Tabb testified that “[sjomebody else” at Renewal CCC found a name tag in the backpack with Price’s name and picture. (C.R. at 51-52.) However, Tabb admitted that she told the police that Price’s name was not found inside the backpack. (C.R. at 53.) Tabb did not explain this contradiction,3 and I cannot determine how the Board resolved this conflict. It seems likely that the Board believed “somebody” found Price’s name tag in the backpack. However, because Tabb did not have personal knowledge about the discovery of the name tag, Tabb’s testimony about the name tag is mere hearsay.
Moreover, even if “somebody” found Price’s name tag in the bag, it would not establish that Price knew about the gun in the bag. Tabb testified that the backpack contained several pockets, including side pockets and a zippered main area, (see C.R. at 51), but Tabb did not identify which part of the backpack contained the name tag. If Price put his name tag in a side pocket on the outside of the backpack, Price would not have seen the firearm inside the zippered main area of the backpack. Thus, Tabb’s testimony, by itself, does not establish that Price violated condition 5(b).
B. Troy’s Testimony
In determining that Price did violate condition 5(b), the Board also relied on the testimony of Roberta Troy, a parole supervisor who questioned Price after his arrest.
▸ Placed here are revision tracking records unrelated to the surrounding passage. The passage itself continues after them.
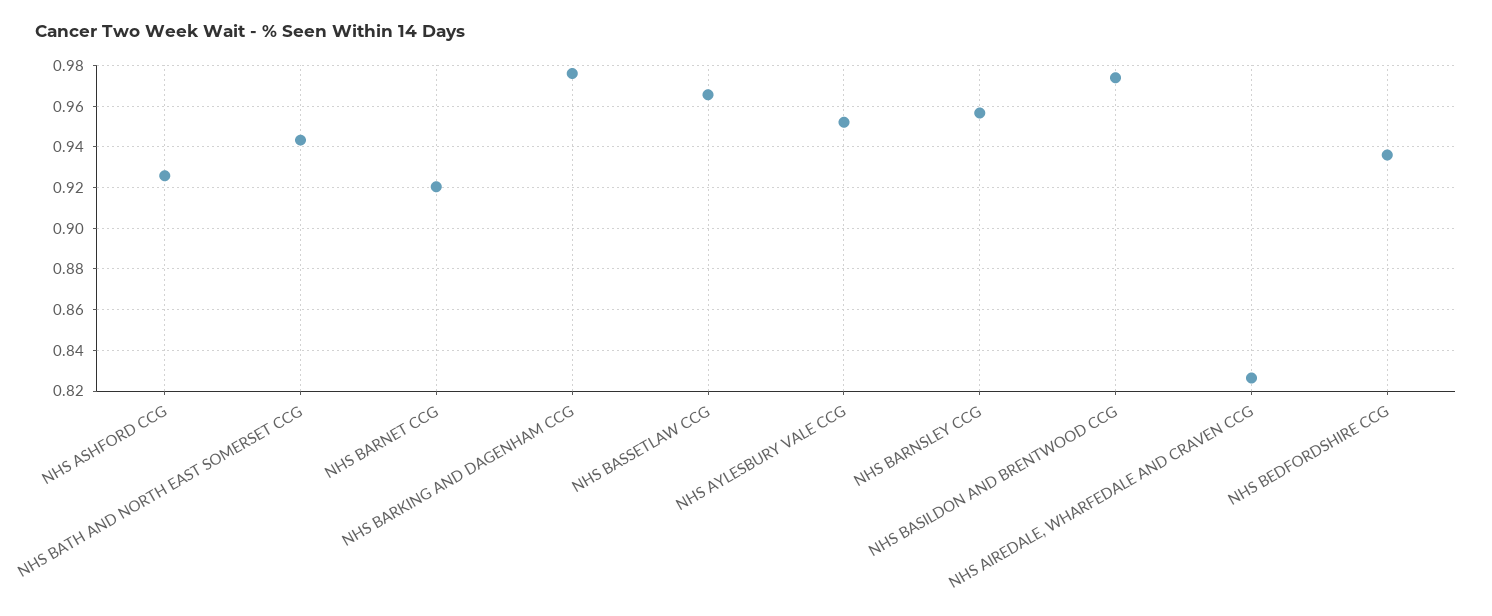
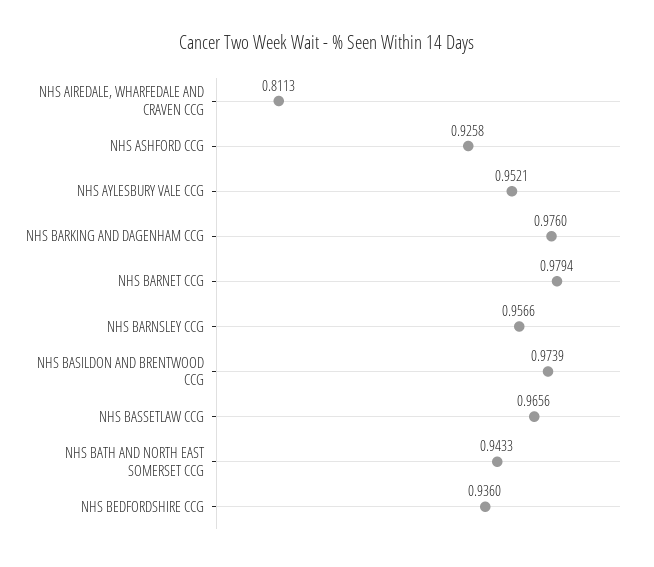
  {
    "NHS ASHFORD CCG": 0.9258,
    "NHS BATH AND NORTH EAST SOMERSET CCG": 0.9433,
-   "NHS BARNET CCG": 0.92,
+   "NHS BARNET CCG": 0.9794,
    "NHS BARKING AND DAGENHAM CCG": 0.976,
    "NHS BASSETLAW CCG": 0.9656,
    "NHS AYLESBURY VALE CCG": 0.9521,
    "NHS BARNSLEY CCG": 0.9566,
    "NHS BASILDON AND BRENTWOOD CCG": 0.9739,
-   "NHS AIREDALE, WHARFEDALE AND CRAVEN CCG": 0.825,
+   "NHS AIREDALE, WHARFEDALE AND CRAVEN CCG": 0.8113,
    "NHS BEDFORDSHIRE CCG": 0.936
  }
Troy testified that she asked Price if his fingerprints were on the gun, and Price replied that his fingerprints were on the firearm because Tabb allowed him to touch the gun when she took it out of the bag. (C.R. at 60.) Moreover, Troy admitted that a police officer testifying at Price’s preliminary hearing confirmed that there were no fingerprints on the gun.4 (C.R. at 64.) Troy did not even attempt to explain why Price would claim his fingerprints were on the gun when she knew that the police found no fingerprints on the gun.5
Accordingly, unlike the majority, I believe there is no evidence from which the Board could meet its burden of proving that Price knowingly possessed a firearm; therefore, I would reverse.
. It is not clear to me why Detective Watkins charged Price with receiving stolen property. If Price received stolen property, then Marvin Brown must have stolen the bag. If Detective Watkins believed that Price stole the bag from Marvin Brown, Price should have been charged with theft.
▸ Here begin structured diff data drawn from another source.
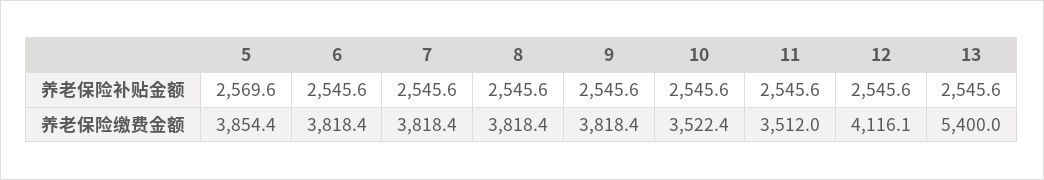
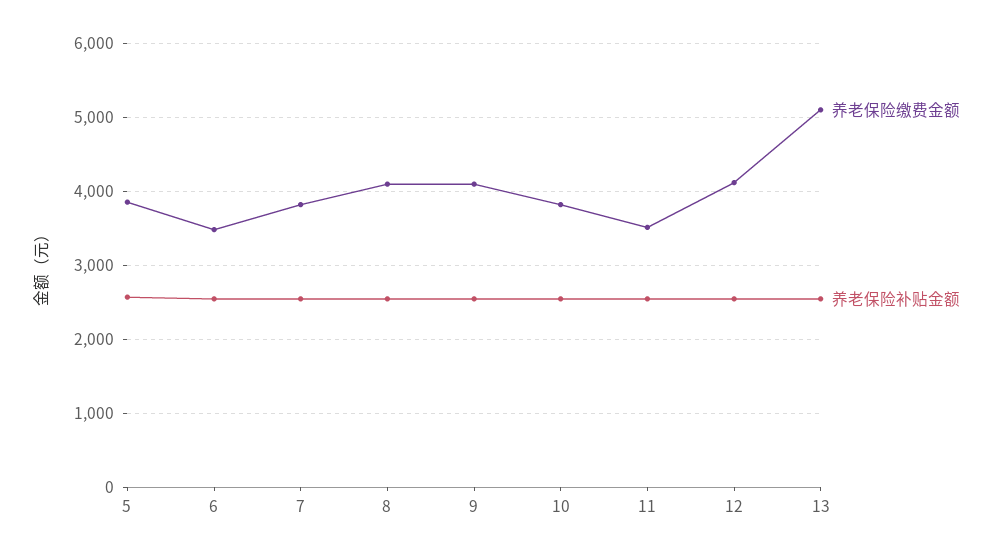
  {
    "养老保险补贴金额": {
      "5": 2569.6,
      "6": 2545.6,
      "7": 2545.6,
      "8": 2545.6,
      "9": 2545.6,
      "10": 2545.6,
      "11": 2545.6,
      "12": 2545.6,
      "13": 2545.6
    },
    "养老保险缴费金额": {
      "5": 3854.4,
-     "6": 3818.4,
+     "6": 3500,
      "7": 3818.4,
-     "8": 3818.4,
+     "8": 4100,
-     "9": 3818.4,
+     "9": 4100,
-     "10": 3522.4,
+     "10": 3800,
      "11": 3512,
      "12": 4116.1,
-     "13": 5400
+     "13": 5100
    }
  }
. I note that the majority erroneously states that the charges were dismissed for the Commonwealth’s failure to subpoena witnesses in connection with the preliminary hearing. (Majority op. at 174.) However, the record shows clearly that the criminal preliminary hearing was held on January 23, 2002, and that the petition for nolle prosse was filed on October 1, 2003, after Watkins failed to appear pursuant to a subpoena. (C.R. at 16-17.)
. Either Tabb lied to the police, or the person who reported the discovery of the name tag to Tabb lied about it.
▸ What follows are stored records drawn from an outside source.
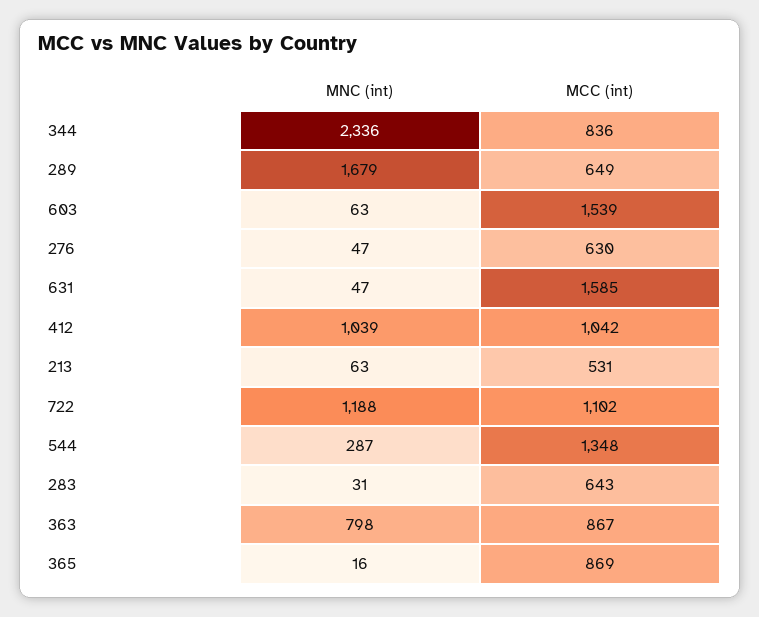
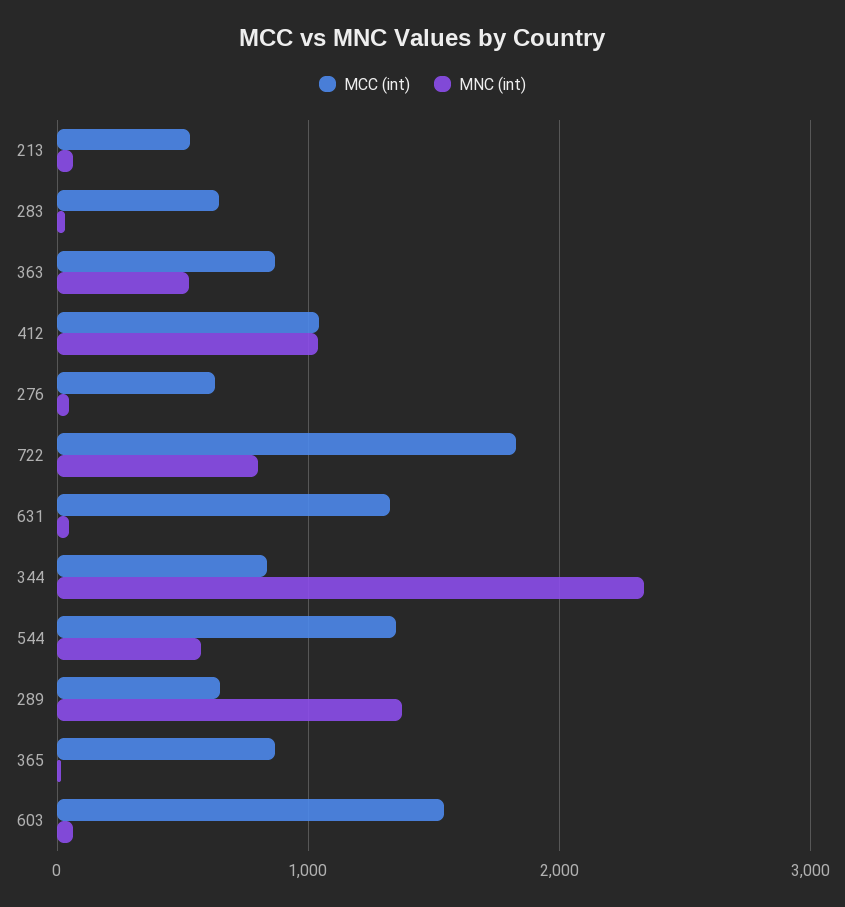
  {
    "MNC (int)": {
      "344": 2336,
-     "289": 1679,
+     "289": 1400,
      "603": 63,
      "276": 47,
      "631": 47,
      "412": 1039,
      "213": 63,
-     "722": 1188,
+     "722": 800,
-     "544": 287,
+     "544": 600,
      "283": 31,
-     "363": 798,
+     "363": 500,
      "365": 16
    },
    "MCC (int)": {
      "344": 836,
      "289": 649,
      "603": 1539,
      "276": 630,
-     "631": 1585,
+     "631": 1300,
      "412": 1042,
      "213": 531,
-     "722": 1102,
+     "722": 1800,
      "544": 1348,
      "283": 643,
      "363": 867,
      "365": 869
    }
  }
. Price entered into the record specific testimony from the criminal preliminary hearing, indicating that the police checked for fingerprints and found none on the gun. (C.R. at 67.)
.Although Troy also testified that, according to Price, Tabb removed the gun from the bag and allowed him to touch it, I fail to see how this testimony, even if believed, would assist the Board in meeting its burden.